= EXERCISE =
Copy all the lines of the listing below exactly. Skip the images.
====== SUPPLIED RECORDS ======
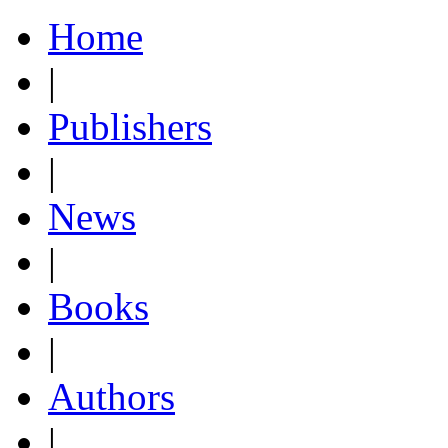
Home
|
Publishers
|
News
|
Books
|
Authors
|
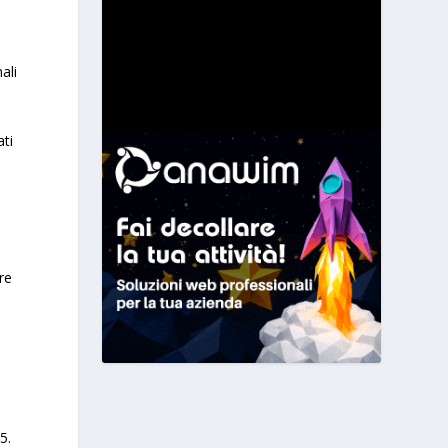
i
ali
ati
re
5.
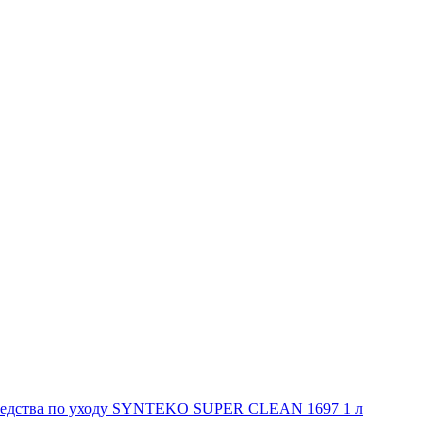
Средства по уходу SYNTEKO SUPER CLEAN 1697 1 л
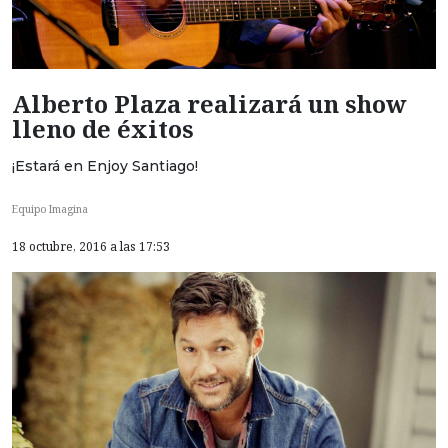
Alberto Plaza realizará un show
lleno de éxitos
¡Estará en Enjoy Santiago!
Equipo Imagina
18 octubre, 2016 a las 17:53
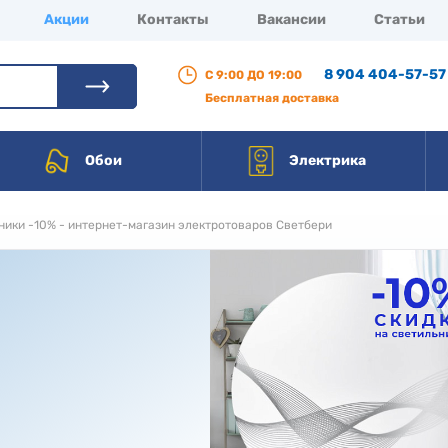
Акции
Контакты
Вакансии
Статьи
8 904 404-57-57
С 9:00 ДО 19:00
Бесплатная доставка
Обои
Электрика
ики -10% - интернет-магазин электротоваров Светбери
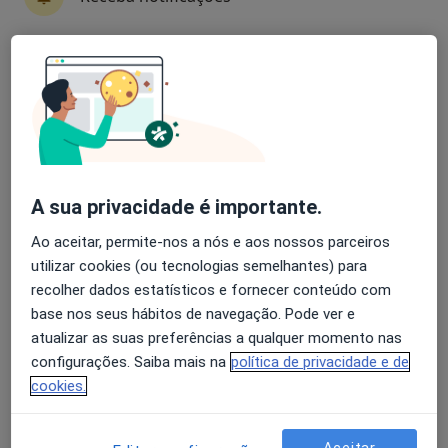
Dra. Diana Assunção
Avaliação dos usuários: 4,6 na Play Store e 4,2 na
Dentista
Apple
Fórum Coimbra , Coimbra
•
Mapa
Clínica Santa Madalena, Coimbra
Aparelho Fixo
Serviço gratuito
A sua privacidade é importante.
Esse especialista não oferece agendamento online para esse endereço.
Ao aceitar, permite-nos a nós e aos nossos parceiros
utilizar cookies (ou tecnologias semelhantes) para
Solicite um atendimento
recolher dados estatísticos e fornecer conteúdo com
base nos seus hábitos de navegação. Pode ver e
atualizar as suas preferências a qualquer momento nas
configurações. Saiba mais na
política de privacidade e de
cookies.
======
= SOLVED PROBLEM =
Home
|
Publishers
|
News
|
Books
|
Authors
|
i
ali
ati
re
5.
Средства по уходу SYNTEKO SUPER CLEAN 1697 1 л
Alberto Plaza realizará un show
lleno de éxitos
¡Estará en Enjoy Santiago!
Equipo Imagina
18 octubre, 2016 a las 17:53
Акции
Контакты
Вакансии
Статьи
8 904 404-57-57
С 9:00 ДО 19:00
Бесплатная доставка
Обои
Электрика
ики -10% - интернет-магазин электротоваров Светбери
Dra. Diana Assunção
Avaliação dos usuários: 4,6 na Play Store e 4,2 na
Dentista
Apple
Fórum Coimbra , Coimbra
•
Mapa
Clínica Santa Madalena, Coimbra
Aparelho Fixo
Serviço gratuito
A sua privacidade é importante.
Esse especialista não oferece agendamento online para esse endereço.
Ao aceitar, permite-nos a nós e aos nossos parceiros
utilizar cookies (ou tecnologias semelhantes) para
Solicite um atendimento
recolher dados estatísticos e fornecer conteúdo com
base nos seus hábitos de navegação. Pode ver e
atualizar as suas preferências a qualquer momento nas
configurações. Saiba mais na
política de privacidade e de
cookies.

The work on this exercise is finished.